# [THE PROBLEM]
Reproduce every text line in the data below verbatim, leaving out the pictures.

====

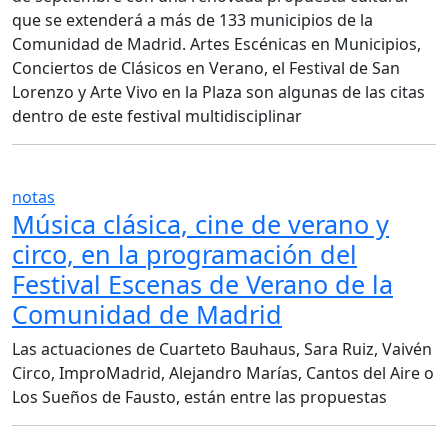
que se extenderá a más de 133 municipios de la
Comunidad de Madrid. Artes Escénicas en Municipios,
Conciertos de Clásicos en Verano, el Festival de San
Lorenzo y Arte Vivo en la Plaza son algunas de las citas
dentro de este festival multidisciplinar
notas
Música clásica, cine de verano y
circo, en la programación del
Festival Escenas de Verano de la
Comunidad de Madrid
Las actuaciones de Cuarteto Bauhaus, Sara Ruiz, Vaivén
Circo, ImproMadrid, Alejandro Marías, Cantos del Aire o
Los Sueños de Fausto, están entre las propuestas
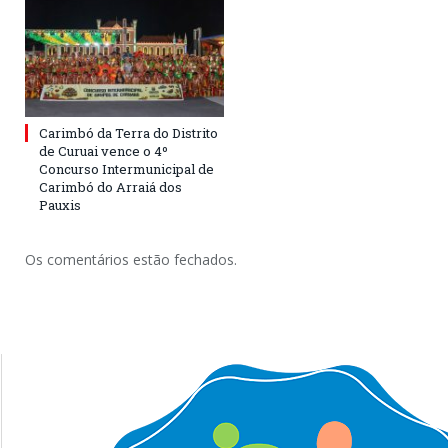
Carimbó da Terra do Distrito
de Curuai vence o 4º
Concurso Intermunicipal de
Carimbó do Arraiá dos
Pauxis
Os comentários estão fechados.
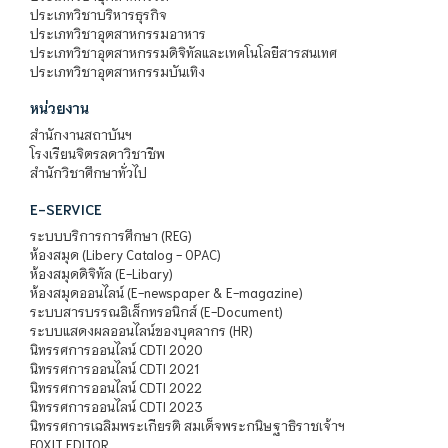
ประเภทวิชาบริหารธุรกิจ
ประเภทวิชาอุตสาหกรรมอาหาร
ประเภทวิชาอุตสาหกรรมดิจิทัลและเทคโนโลยีสารสนเทศ
ประเภทวิชาอุตสาหกรรมบันเทิง
หน่วยงาน
สำนักงานสถาบันฯ
โรงเรียนจิตรลดาวิชาชีพ
สำนักวิชาศึกษาทั่วไป
E-SERVICE
ระบบบริการการศึกษา (REG)
ห้องสมุด (Libery Catalog - OPAC)
ห้องสมุดดิจิทัล (E-Libary)
ห้องสมุดออนไลน์ (E-newspaper & E-magazine)
ระบบสารบรรณอิเล็กทรอนิกส์ (E-Document)
ระบบแสดงผลออนไลน์ของบุคลากร (HR)
นิทรรศการออนไลน์ CDTI 2020
นิทรรศการออนไลน์ CDTI 2021
นิทรรศการออนไลน์ CDTI 2022
นิทรรศการออนไลน์ CDTI 2023
นิทรรศการเฉลิมพระเกียรติ สมเด็จพระกนิษฐาธิราชเจ้าฯ
FOXIT EDITOR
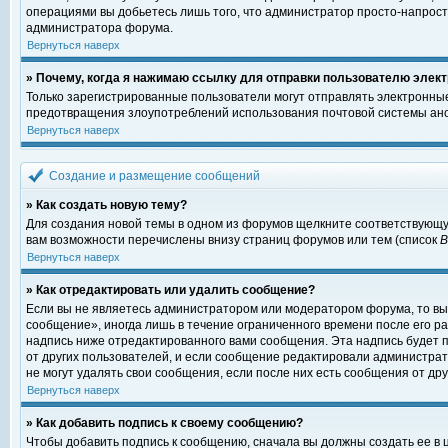
операциями вы добьетесь лишь того, что администратор просто-напрост
администратора форума.
Вернуться наверх
» Почему, когда я нажимаю ссылку для отправки пользователю элект
Только зарегистрированные пользователи могут отправлять электронны
предотвращения злоупотреблений использования почтовой системы ано
Вернуться наверх
Создание и размещение сообщений
» Как создать новую тему?
Для создания новой темы в одном из форумов щелкните соответствующу
вам возможности перечислены внизу страниц форумов или тем (список
Вернуться наверх
» Как отредактировать или удалить сообщение?
Если вы не являетесь администратором или модератором форума, то вы
сообщение», иногда лишь в течение ограниченного времени после его 
надпись ниже отредактированного вами сообщения. Эта надпись будет п
от других пользователей, и если сообщение редактировали администрат
не могут удалять свои сообщения, если после них есть сообщения от дру
Вернуться наверх
» Как добавить подпись к своему сообщению?
Чтобы добавить подпись к сообщению, сначала вы должны создать ее в 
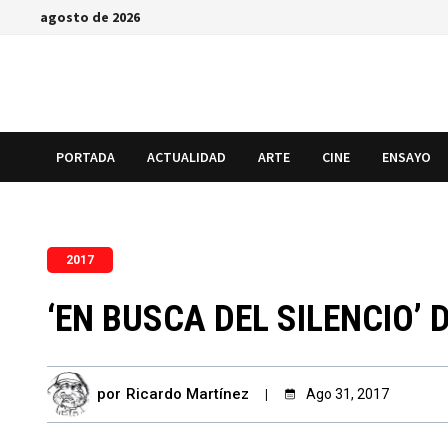
Saltar
agosto de 2026
al
contenido
PORTADA
ACTUALIDAD
ARTE
CINE
ENSAYO
2017
‘EN BUSCA DEL SILENCIO’
por
Ricardo Martínez
Ago 31, 2017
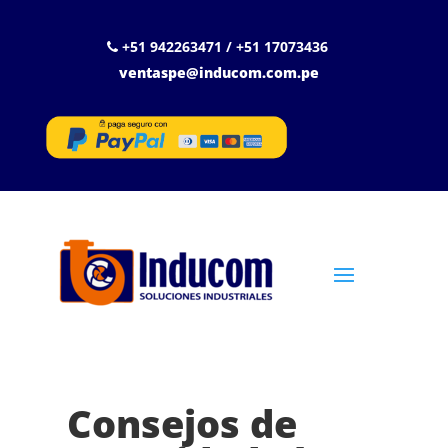
+51 942263471 / +51 17073436
ventaspe@inducom.com.pe
Consejos de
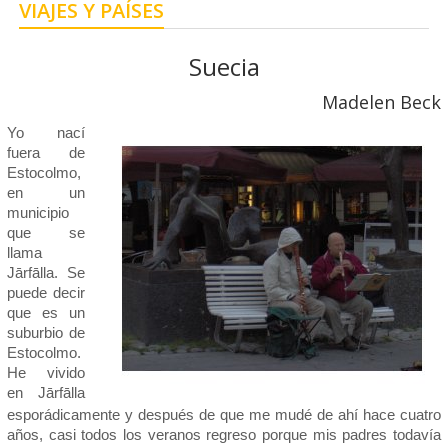
VIAJES Y PAÍSES
Suecia
Madelen Beck
Yo nací
fuera de
Estocolmo,
en un
municipio
que se
llama
Jārfālla. Se
puede decir
que es un
suburbio de
Estocolmo.
He vivido
en Jārfālla
esporádicamente y después de que me mudé de ahí hace cuatro
años, casi todos los veranos regreso porque mis padres todavía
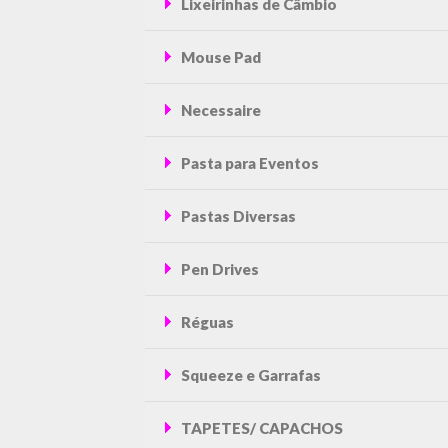
Lixeirinhas de Câmbio
Mouse Pad
Necessaire
Pasta para Eventos
Pastas Diversas
Pen Drives
Réguas
Squeeze e Garrafas
TAPETES/ CAPACHOS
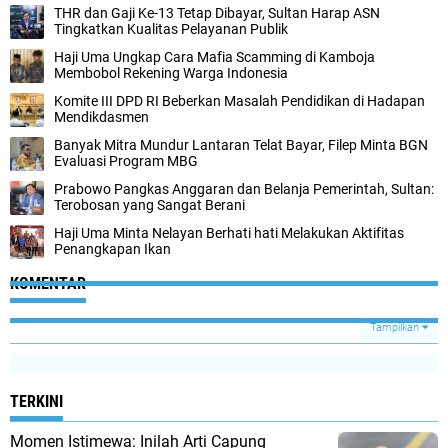
THR dan Gaji Ke-13 Tetap Dibayar, Sultan Harap ASN
Tingkatkan Kualitas Pelayanan Publik
Haji Uma Ungkap Cara Mafia Scamming di Kamboja
Membobol Rekening Warga Indonesia
Komite III DPD RI Beberkan Masalah Pendidikan di Hadapan
Mendikdasmen
Banyak Mitra Mundur Lantaran Telat Bayar, Filep Minta BGN
Evaluasi Program MBG
Prabowo Pangkas Anggaran dan Belanja Pemerintah, Sultan:
Terobosan yang Sangat Berani
Haji Uma Minta Nelayan Berhati hati Melakukan Aktifitas
Penangkapan Ikan
KOMENTAR
Tampilkan
TERKINI
Momen Istimewa: Inilah Arti Capung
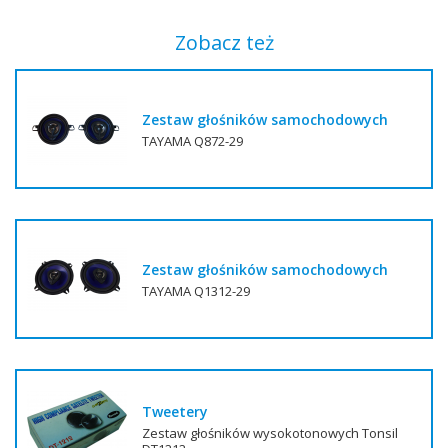
Zobacz też
Zestaw głośników samochodowych
TAYAMA Q872-29
Zestaw głośników samochodowych
TAYAMA Q1312-29
Tweetery
Zestaw głośników wysokotonowych Tonsil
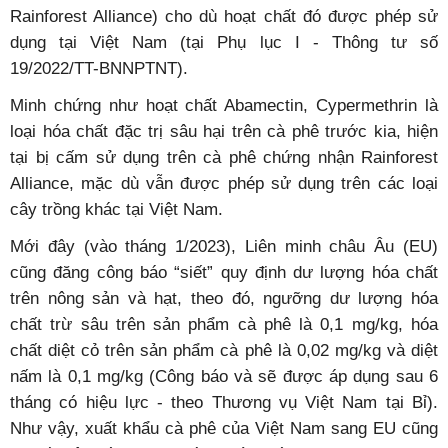
Rainforest Alliance) cho dù hoạt chất đó được phép sử
dụng tại Việt Nam (tại Phụ lục I - Thông tư số
19/2022/TT-BNNPTNT).
Minh chứng như hoạt chất Abamectin, Cypermethrin là
loại hóa chất đặc trị sâu hại trên cà phê trước kia, hiện
tại bị cấm sử dụng trên cà phê chứng nhận Rainforest
Alliance, mặc dù vẫn được phép sử dụng trên các loại
cây trồng khác tại Việt Nam.
Mới đây (vào tháng 1/2023), Liên minh châu Âu (EU)
cũng đăng công báo “siết” quy định dư lượng hóa chất
trên nông sản và hạt, theo đó, ngưỡng dư lượng hóa
chất trừ sâu trên sản phẩm cà phê là 0,1 mg/kg, hóa
chất diệt cỏ trên sản phẩm cà phê là 0,02 mg/kg và diệt
nấm là 0,1 mg/kg (Công báo và sẽ được áp dụng sau 6
tháng có hiệu lực - theo Thương vụ Việt Nam tại Bỉ).
Như vậy, xuất khẩu cà phê của Việt Nam sang EU cũng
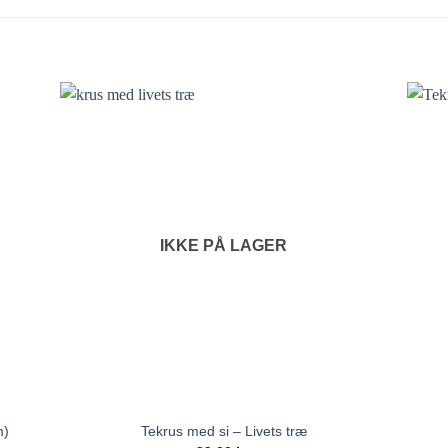
IKKE PÅ LAGER
m)
Tekrus med si – Livets træ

====

# [COMPLETED EXERCISE]
que se extenderá a más de 133 municipios de la
Comunidad de Madrid. Artes Escénicas en Municipios,
Conciertos de Clásicos en Verano, el Festival de San
Lorenzo y Arte Vivo en la Plaza son algunas de las citas
dentro de este festival multidisciplinar
notas
Música clásica, cine de verano y
circo, en la programación del
Festival Escenas de Verano de la
Comunidad de Madrid
Las actuaciones de Cuarteto Bauhaus, Sara Ruiz, Vaivén
Circo, ImproMadrid, Alejandro Marías, Cantos del Aire o
Los Sueños de Fausto, están entre las propuestas
Carimbó da Terra do Distrito
de Curuai vence o 4º
Concurso Intermunicipal de
Carimbó do Arraiá dos
Pauxis
Os comentários estão fechados.
ประเภทวิชาบริหารธุรกิจ
ประเภทวิชาอุตสาหกรรมอาหาร
ประเภทวิชาอุตสาหกรรมดิจิทัลและเทคโนโลยีสารสนเทศ
ประเภทวิชาอุตสาหกรรมบันเทิง
หน่วยงาน
สำนักงานสถาบันฯ
โรงเรียนจิตรลดาวิชาชีพ
สำนักวิชาศึกษาทั่วไป
E-SERVICE
ระบบบริการการศึกษา (REG)
ห้องสมุด (Libery Catalog - OPAC)
ห้องสมุดดิจิทัล (E-Libary)
ห้องสมุดออนไลน์ (E-newspaper & E-magazine)
ระบบสารบรรณอิเล็กทรอนิกส์ (E-Document)
ระบบแสดงผลออนไลน์ของบุคลากร (HR)
นิทรรศการออนไลน์ CDTI 2020
นิทรรศการออนไลน์ CDTI 2021
นิทรรศการออนไลน์ CDTI 2022
นิทรรศการออนไลน์ CDTI 2023
นิทรรศการเฉลิมพระเกียรติ สมเด็จพระกนิษฐาธิราชเจ้าฯ
FOXIT EDITOR
операциями вы добьетесь лишь того, что администратор просто-напрост
администратора форума.
Вернуться наверх
» Почему, когда я нажимаю ссылку для отправки пользователю элект
Только зарегистрированные пользователи могут отправлять электронны
предотвращения злоупотреблений использования почтовой системы ано
Вернуться наверх
Создание и размещение сообщений
» Как создать новую тему?
Для создания новой темы в одном из форумов щелкните соответствующу
вам возможности перечислены внизу страниц форумов или тем (список
Вернуться наверх
» Как отредактировать или удалить сообщение?
Если вы не являетесь администратором или модератором форума, то вы
сообщение», иногда лишь в течение ограниченного времени после его 
надпись ниже отредактированного вами сообщения. Эта надпись будет п
от других пользователей, и если сообщение редактировали администрат
не могут удалять свои сообщения, если после них есть сообщения от дру
Вернуться наверх
» Как добавить подпись к своему сообщению?
Чтобы добавить подпись к сообщению, сначала вы должны создать ее в 
Saltar
agosto de 2026
al
contenido
PORTADA
ACTUALIDAD
ARTE
CINE
ENSAYO
2017
‘EN BUSCA DEL SILENCIO’
por
Ricardo Martínez
Ago 31, 2017
+51 942263471 / +51 17073436
ventaspe@inducom.com.pe
Consejos de
VIAJES Y PAÍSES
Suecia
Madelen Beck
Yo nací
fuera de
Estocolmo,
en un
municipio
que se
llama
Jārfālla. Se
puede decir
que es un
suburbio de
Estocolmo.
He vivido
en Jārfālla
esporádicamente y después de que me mudé de ahí hace cuatro
años, casi todos los veranos regreso porque mis padres todavía
Lixeirinhas de Câmbio
Mouse Pad
Necessaire
Pasta para Eventos
Pastas Diversas
Pen Drives
Réguas
Squeeze e Garrafas
TAPETES/ CAPACHOS
THR dan Gaji Ke-13 Tetap Dibayar, Sultan Harap ASN
Tingkatkan Kualitas Pelayanan Publik
Haji Uma Ungkap Cara Mafia Scamming di Kamboja
Membobol Rekening Warga Indonesia
Komite III DPD RI Beberkan Masalah Pendidikan di Hadapan
Mendikdasmen
Banyak Mitra Mundur Lantaran Telat Bayar, Filep Minta BGN
Evaluasi Program MBG
Prabowo Pangkas Anggaran dan Belanja Pemerintah, Sultan:
Terobosan yang Sangat Berani
Haji Uma Minta Nelayan Berhati hati Melakukan Aktifitas
Penangkapan Ikan
KOMENTAR
Tampilkan
TERKINI
Momen Istimewa: Inilah Arti Capung
Zobacz też
Zestaw głośników samochodowych
TAYAMA Q872-29
Zestaw głośników samochodowych
TAYAMA Q1312-29
Tweetery
Zestaw głośników wysokotonowych Tonsil
Rainforest Alliance) cho dù hoạt chất đó được phép sử
dụng tại Việt Nam (tại Phụ lục I - Thông tư số
19/2022/TT-BNNPTNT).
Minh chứng như hoạt chất Abamectin, Cypermethrin là
loại hóa chất đặc trị sâu hại trên cà phê trước kia, hiện
tại bị cấm sử dụng trên cà phê chứng nhận Rainforest
Alliance, mặc dù vẫn được phép sử dụng trên các loại
cây trồng khác tại Việt Nam.
Mới đây (vào tháng 1/2023), Liên minh châu Âu (EU)
cũng đăng công báo “siết” quy định dư lượng hóa chất
trên nông sản và hạt, theo đó, ngưỡng dư lượng hóa
chất trừ sâu trên sản phẩm cà phê là 0,1 mg/kg, hóa
chất diệt cỏ trên sản phẩm cà phê là 0,02 mg/kg và diệt
nấm là 0,1 mg/kg (Công báo và sẽ được áp dụng sau 6
tháng có hiệu lực - theo Thương vụ Việt Nam tại Bỉ).
Như vậy, xuất khẩu cà phê của Việt Nam sang EU cũng
IKKE PÅ LAGER
m)
Tekrus med si – Livets træ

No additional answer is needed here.